The organization’s refusal to answer basic questions about its discriminatory attitude toward the unvaccinated, combined with a general lack of transparency about its funding, is deeply disappointing. Sadly, however, it is no longer surprising. In the past two years, we have seen such behavior from nearly every major institution – public as well as private – that has ever professed to care about our health and well-being.
You can read the ADA’s white paper here: https://www.ada.org/-/media/project/ada-organization/ada/ada-org/files/about/the_ethics_of_vaccination.pdf
[1] 09-152 Bruesewitz v. Wyeth LLC (02/22/11) (supremecourt.gov)

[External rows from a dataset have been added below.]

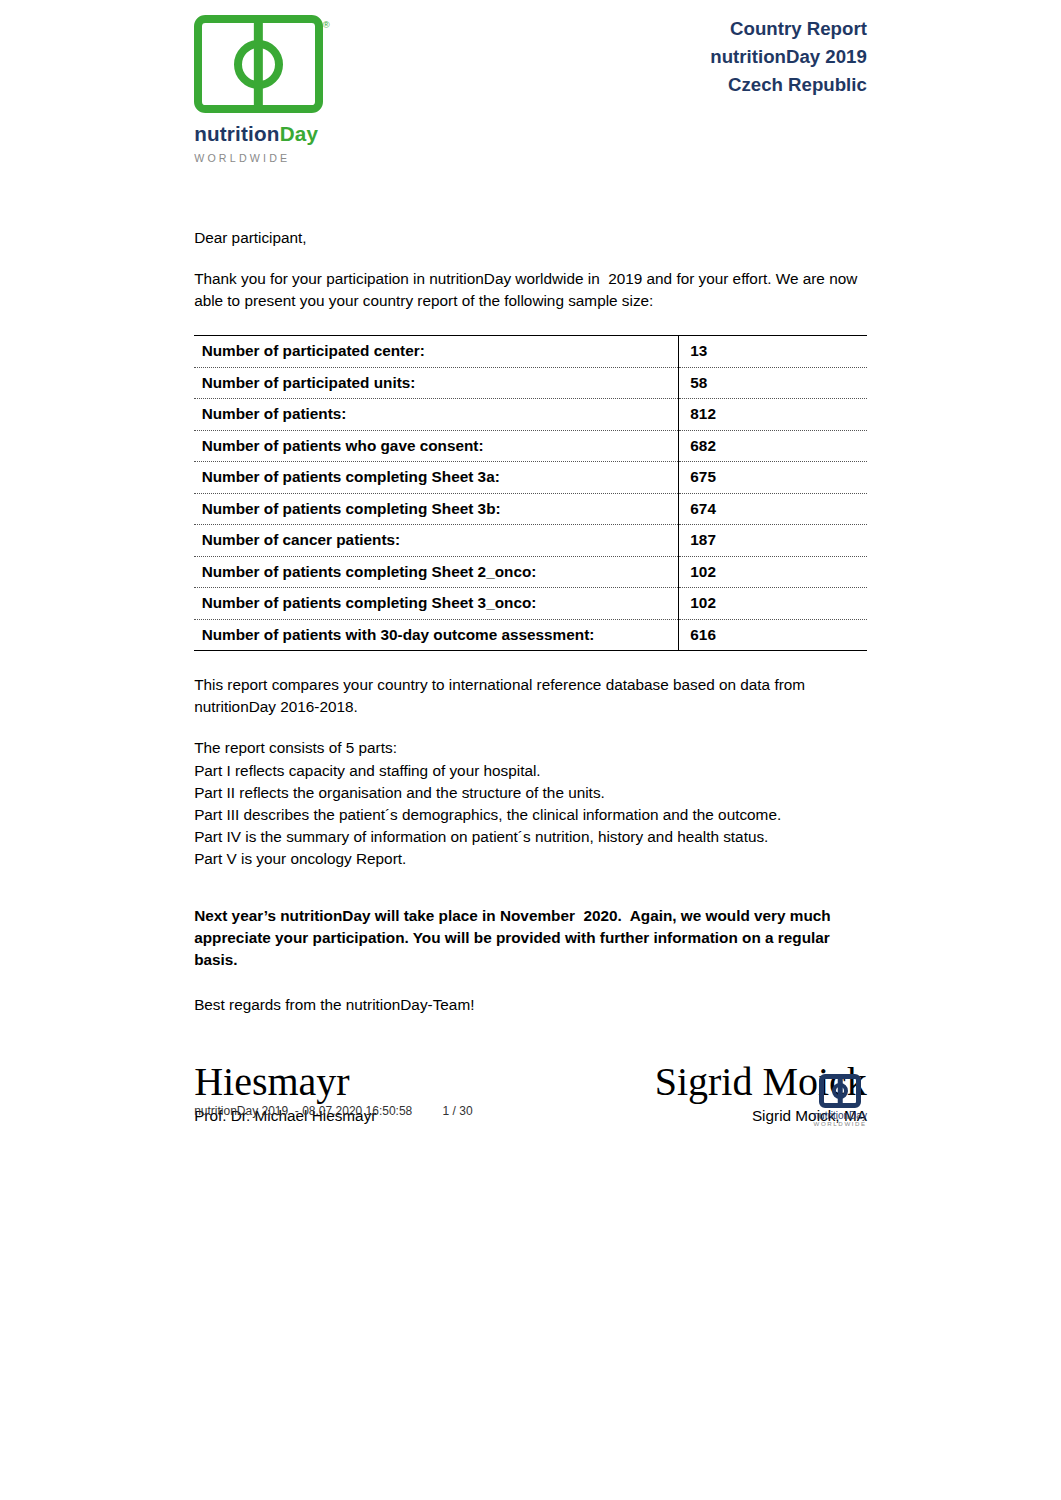®
nutrition Day
WORLDWIDE
Country Report
nutritionDay 2019
Czech Republic
Dear participant,
Thank you for your participation in nutritionDay worldwide in 2019 and for your effort. We are now able to present you your country report of the following sample size:
| Number of participated center: | 13 |
| Number of participated units: | 58 |
| Number of patients: | 812 |
| Number of patients who gave consent: | 682 |
| Number of patients completing Sheet 3a: | 675 |
| Number of patients completing Sheet 3b: | 674 |
| Number of cancer patients: | 187 |
| Number of patients completing Sheet 2_onco: | 102 |
| Number of patients completing Sheet 3_onco: | 102 |
| Number of patients with 30-day outcome assessment: | 616 |
This report compares your country to international reference database based on data from nutritionDay 2016-2018.
The report consists of 5 parts:
Part I reflects capacity and staffing of your hospital.
Part II reflects the organisation and the structure of the units.
Part III describes the patient´s demographics, the clinical information and the outcome.
Part IV is the summary of information on patient´s nutrition, history and health status.
Part V is your oncology Report.
Next year’s nutritionDay will take place in November 2020. Again, we would very much appreciate your participation. You will be provided with further information on a regular basis.
Best regards from the nutritionDay-Team!
Hiesmayr
Prof. Dr. Michael Hiesmayr
Sigrid Moick
Sigrid Moick, MA
nutritionDay 2019 - 08.07.2020 16:50:58
1 / 30
nutritionDay
WORLDWIDE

[2] Staying Well During COVID-19 | Cancer Survivors | CDC
[3] COVID-19: Homebound, hospice patients struggling to get vaccine (wisn.com)
You have hit home with me! As a dentist, I am DEEPLY disturbed by the about face the ADA has made on denial of treatment. In the 80s you would have been shunned or perhaps even disciplined for denying treatment to a known AIDS patient. In a rebuttal to the position paper supported by the ADA, a group of dentists (including myself) has organized and collaborated with a 'counter' position paper. We are in the final stages of editing, we present to our state dental society in mid January and then on to the ADA. Our goal is to uncover the funding of this leading organization to better understand how they could turn their heads to all the science that negates lockdowns, masks, denial of early treatment, informed consent and ethical practice of dentistry.
Thanks for sharing this information.
Sometimes I feel like the whole world has joined a death cult and only myself and a few others have not left reason behind.